Strip Mining the Eastern Slopes

...more scars upon the land.  John Denver Rocky Mountain High


The UCP government is encouraging coal strip mining on the eastern slopes of the Rocky Mountains.  They found willing partners in Australian mining companies.  These companies acquired leases in the eastern slopes of the Rockies and lobbied the UCP government to ease restrictions for open pit mining of steel making coal.

An open pit mine

When carrying out changes, the UCP’s tactics are to move quickly, limit public scrutiny and position changes to environmental regulations as ‘cutting red tape’.  They defend this approach by pointing to their election mandate.  But when they decided to support open pit coal mining, they were not following an election commitment. And worse yet, they chose to be as devious as possible.

A Sneaky Government

After four years of discussion during the Lougheed era, a system was put in place that mostly preserved the Rocky Mountains from coal mining.  In some areas of the eastern slopes underground mining was permitted.  And in less sensitive areas open pit mining is accepted.

But on a Friday night before the May long weekend the UCP abolished the policy. It claimed it was redundant.  They said that much better environmental policies are in place today.  That characterisation is flawed. The policy that prevented open pit mountain top mining in areas that were sensitive, was suddenly changed. 

Then the provincial government opened bids on 180,000 hectares (445,000 acres) of previously mostly off-limits areas to strip mining.  140,000 hectares were quickly snapped up by mostly Australian mining companies. That is an area roughly the size of the land mass of Calgary and Edmonton combined. Then the Alberta Energy Regulator leapt into action, permitting hundreds of drill test sites and roads, sometimes with one day turnarounds.  The government further sweetened the offering by reducing royalties to 1%, reducing regulatory approval levels and planning to rework water allocations to benefit the mines.

Perhaps the UCP’s calculation was that the Ralph Klein era could be repeated. Back then there was general public acceptance of the trade-off between oilsands development with its wealth, jobs and prosperity over environmental costs.  

But what was missed in the calculation was:

Rocky Mountain High

  • Albertans identify strongly with Rockies and foothills. It is the playground for many and supports grazing reserves and tourism. So, forever changing a mountain top for export coal and maybe a thousand jobs with a 20-year time horizon seems a bad bargain.
  • The reputation of Alberta’s high regulatory standards is threadbare.  The public is now on the hook to clean up abandoned oil wells and there are oilsands tailing ponds that defy easy reclamation. Furthermore, the regulatory agency took a 22% budget reduction and laid off 200 workers in the past year; so their oversight capacity and ability to examine the cumulative impact of numerous mines is weakened.

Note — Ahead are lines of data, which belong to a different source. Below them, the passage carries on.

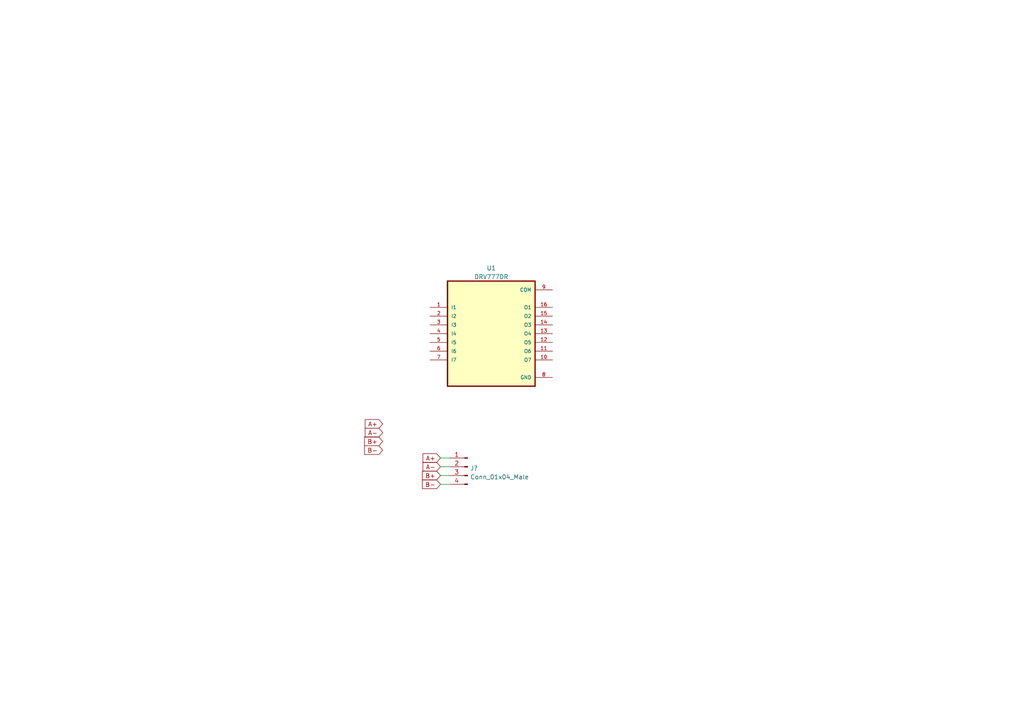
<source format=kicad_sch>
(kicad_sch (version 20211123) (generator eeschema)

  (uuid 8be9a398-ad93-49e3-ab9b-d96ff84a745d)

  (paper "A4")

  


  (wire (pts (xy 127.762 132.842) (xy 130.556 132.842))
    (stroke (width 0) (type default) (color 0 0 0 0))
    (uuid 2cf92ae8-d413-4bb7-846e-cfcd38a02d05)
  )
  (wire (pts (xy 127.762 140.462) (xy 130.556 140.462))
    (stroke (width 0) (type default) (color 0 0 0 0))
    (uuid 3d1e5182-6720-4efa-b614-f9414f62c209)
  )
  (wire (pts (xy 127.762 135.382) (xy 130.556 135.382))
    (stroke (width 0) (type default) (color 0 0 0 0))
    (uuid 879b9f35-b309-4d33-aa63-90c684bf8f9e)
  )
  (wire (pts (xy 127.762 137.922) (xy 130.556 137.922))
    (stroke (width 0) (type default) (color 0 0 0 0))
    (uuid e7c4a5ad-90c7-4464-91a5-d782e2214c64)
  )

  (global_label "A-" (shape input) (at 110.998 125.476 180) (fields_autoplaced)
    (effects (font (size 1.27 1.27)) (justify right))
    (uuid 0782e161-8b0e-4009-aa1a-9e9a59445ef8)
    (property "Intersheet References" "${INTERSHEET_REFS}" (id 0) (at 106.0128 125.3966 0)
      (effects (font (size 1.27 1.27)) (justify right) hide)
    )
  )
  (global_label "B-" (shape input) (at 127.762 140.462 180) (fields_autoplaced)
    (effects (font (size 1.27 1.27)) (justify right))
    (uuid 290f2051-41fc-4771-9097-fe314f75b3ce)
    (property "Intersheet References" "${INTERSHEET_REFS}" (id 0) (at 122.5954 140.3826 0)
      (effects (font (size 1.27 1.27)) (justify right) hide)
    )
  )
  (global_label "A-" (shape input) (at 127.762 135.382 180) (fields_autoplaced)
    (effects (font (size 1.27 1.27)) (justify right))
    (uuid 79793f9b-4ca4-4509-ad5e-cbff82cc3adf)
    (property "Intersheet References" "${INTERSHEET_REFS}" (id 0) (at 122.7768 135.3026 0)
      (effects (font (size 1.27 1.27)) (justify right) hide)
    )
  )
  (global_label "B-" (shape input) (at 110.998 130.556 180) (fields_autoplaced)
    (effects (font (size 1.27 1.27)) (justify right))
    (uuid 899cd86d-8b3f-4501-a531-ef723d6b80e7)
    (property "Intersheet References" "${INTERSHEET_REFS}" (id 0) (at 105.8314 130.4766 0)
      (effects (font (size 1.27 1.27)) (justify right) hide)
    )
  )
  (global_label "A+" (shape input) (at 110.998 122.936 180) (fields_autoplaced)
    (effects (font (size 1.27 1.27)) (justify right))
    (uuid 8f7dc646-c930-49e2-a9ba-090754717329)
    (property "Intersheet References" "${INTERSHEET_REFS}" (id 0) (at 106.0128 122.8566 0)
      (effects (font (size 1.27 1.27)) (justify right) hide)
    )
  )
  (global_label "A+" (shape input) (at 127.762 132.842 180) (fields_autoplaced)
    (effects (font (size 1.27 1.27)) (justify right))
    (uuid cac87a4d-59eb-4566-b21c-5409284f39ad)
    (property "Intersheet References" "${INTERSHEET_REFS}" (id 0) (at 122.7768 132.7626 0)
      (effects (font (size 1.27 1.27)) (justify right) hide)
    )
  )
  (global_label "B+" (shape input) (at 110.998 128.016 180) (fields_autoplaced)
    (effects (font (size 1.27 1.27)) (justify right))
    (uuid e3b791f3-9e45-4960-b45b-c29126f416af)
    (property "Intersheet References" "${INTERSHEET_REFS}" (id 0) (at 105.8314 127.9366 0)
      (effects (font (size 1.27 1.27)) (justify right) hide)
    )
  )
  (global_label "B+" (shape input) (at 127.762 137.922 180) (fields_autoplaced)
    (effects (font (size 1.27 1.27)) (justify right))
    (uuid e9a919fe-5732-48ad-8546-c911ba0c89d8)
    (property "Intersheet References" "${INTERSHEET_REFS}" (id 0) (at 122.5954 137.8426 0)
      (effects (font (size 1.27 1.27)) (justify right) hide)
    )
  )

  (symbol (lib_id "Ninja-qPCR:DRV777DR") (at 142.494 96.774 0) (unit 1)
    (in_bom yes) (on_board yes) (fields_autoplaced)
    (uuid 7b44cf05-bc48-4458-b791-faeb4bcf869d)
    (property "Reference" "U1" (id 0) (at 142.494 77.758 0))
    (property "Value" "DRV777DR" (id 1) (at 142.494 80.2949 0))
    (property "Footprint" "Package_SO:SOIC-16_3.9x9.9mm_P1.27mm" (id 2) (at 131.064 114.554 0)
      (effects (font (size 1.27 1.27)) (justify left bottom) hide)
    )
    (property "Datasheet" "" (id 3) (at 142.494 96.774 0)
      (effects (font (size 1.27 1.27)) (justify left bottom) hide)
    )
    (pin "1" (uuid 5bf2e4b6-6504-4f96-89e6-11d671ef66b3))
    (pin "10" (uuid 5ae0e603-acc1-4435-baac-71673dc35221))
    (pin "11" (uuid 9d2d4e18-1f1c-43f7-9340-0cbca434e6bd))
    (pin "12" (uuid b1f088aa-e031-4b25-92e5-c97631a1bdb6))
    (pin "13" (uuid d229e75f-cb61-46b0-b3bd-d78dba6bac84))
    (pin "14" (uuid 67bfd421-9fde-4c57-a4fe-9ee91163953f))
    (pin "15" (uuid 98700231-9756-4976-a0fc-5230ac86110e))
    (pin "16" (uuid e7348a6c-8762-4159-b2fd-4fa97706aee9))
    (pin "2" (uuid 4c219f6c-9a2b-4c43-8449-22465e333418))
    (pin "3" (uuid 1982d202-77f7-467e-a6ce-d7b38d2e3f5a))
    (pin "4" (uuid 9927b800-4fba-4bf0-816e-efbdf642e77f))
    (pin "5" (uuid 304fbb41-9d29-4a11-98a6-c55a86136888))
    (pin "6" (uuid ca210e2a-1fd5-4e11-868a-00a919736232))
    (pin "7" (uuid 48cb88ba-ff05-4936-9116-319e2523d869))
    (pin "8" (uuid ab9f4e7e-e687-40a8-b896-88918a331c33))
    (pin "9" (uuid 675514e7-0137-4da0-bba2-7c9dad208d96))
  )

  (symbol (lib_id "Connector:Conn_01x04_Male") (at 135.636 135.382 0) (mirror y) (unit 1)
    (in_bom yes) (on_board yes) (fields_autoplaced)
    (uuid d3e7534e-1676-44ad-bf6c-6ee45668e855)
    (property "Reference" "J?" (id 0) (at 136.3472 135.8173 0)
      (effects (font (size 1.27 1.27)) (justify right))
    )
    (property "Value" "Conn_01x04_Male" (id 1) (at 136.3472 138.3542 0)
      (effects (font (size 1.27 1.27)) (justify right))
    )
    (property "Footprint" "" (id 2) (at 135.636 135.382 0)
      (effects (font (size 1.27 1.27)) hide)
    )
    (property "Datasheet" "~" (id 3) (at 135.636 135.382 0)
      (effects (font (size 1.27 1.27)) hide)
    )
    (pin "1" (uuid 3848c71c-1642-4b48-a649-43fd505cfbdc))
    (pin "2" (uuid 5ac761af-b3fa-40f7-963e-2952dffbc531))
    (pin "3" (uuid 004760b2-59ba-44c7-9970-9c9d04b7b4a1))
    (pin "4" (uuid 159978d4-8e21-4f77-8500-456e7cab4339))
  )

  (sheet_instances
    (path "/" (page "1"))
  )

  (symbol_instances
    (path "/d3e7534e-1676-44ad-bf6c-6ee45668e855"
      (reference "J?") (unit 1) (value "Conn_01x04_Male") (footprint "")
    )
    (path "/7b44cf05-bc48-4458-b791-faeb4bcf869d"
      (reference "U1") (unit 1) (value "DRV777DR") (footprint "Package_SO:SOIC-16_3.9x9.9mm_P1.27mm")
    )
  )
)

</source>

Whiskey for Drinking – Water for Fighting 

  • The eastern slopes are the headwaters that supply water for millions of Albertans, along with southern Alberta irrigation farmers and cattle ranchers.  Of particular concern is the heavy metal selenium that gets released from rocks after the overburden is removed.  This can be a hard to remove dangerous pollutant. And it can kill and deform fish, build up slowly in water courses, and impact human health and agriculture. The risk it represents is one of the reasons for the steady drumbeat from more and more municipalities and provincial organizations.


  • As the plan became clearer the UCP were blindsided when some iconic Alberta cowboy singers slammed the plan on social media.  That sparked 100,000 people to sign petitions and groups sprang up to share information and organize. Several First Nations challenged the government about consultation responsibilities on resource development.  All of this led to even more opinion pieces and media exposure.

The UCP government has now found themselves in a mess of their own making.  Their snappy responses are ‘trust the process’ and the ‘old policy was a dead letter’, ‘we need the jobs.’ The Premier is putting up a brave front, but the blitzkrieg approach isn’t going well.

Severely normal Albertans should hope that UCP can pause long enough to produce a coherent and convincing plan for Albertans before they put the public purse at risk by making expensive commercial commitments that we will be forced to unwind.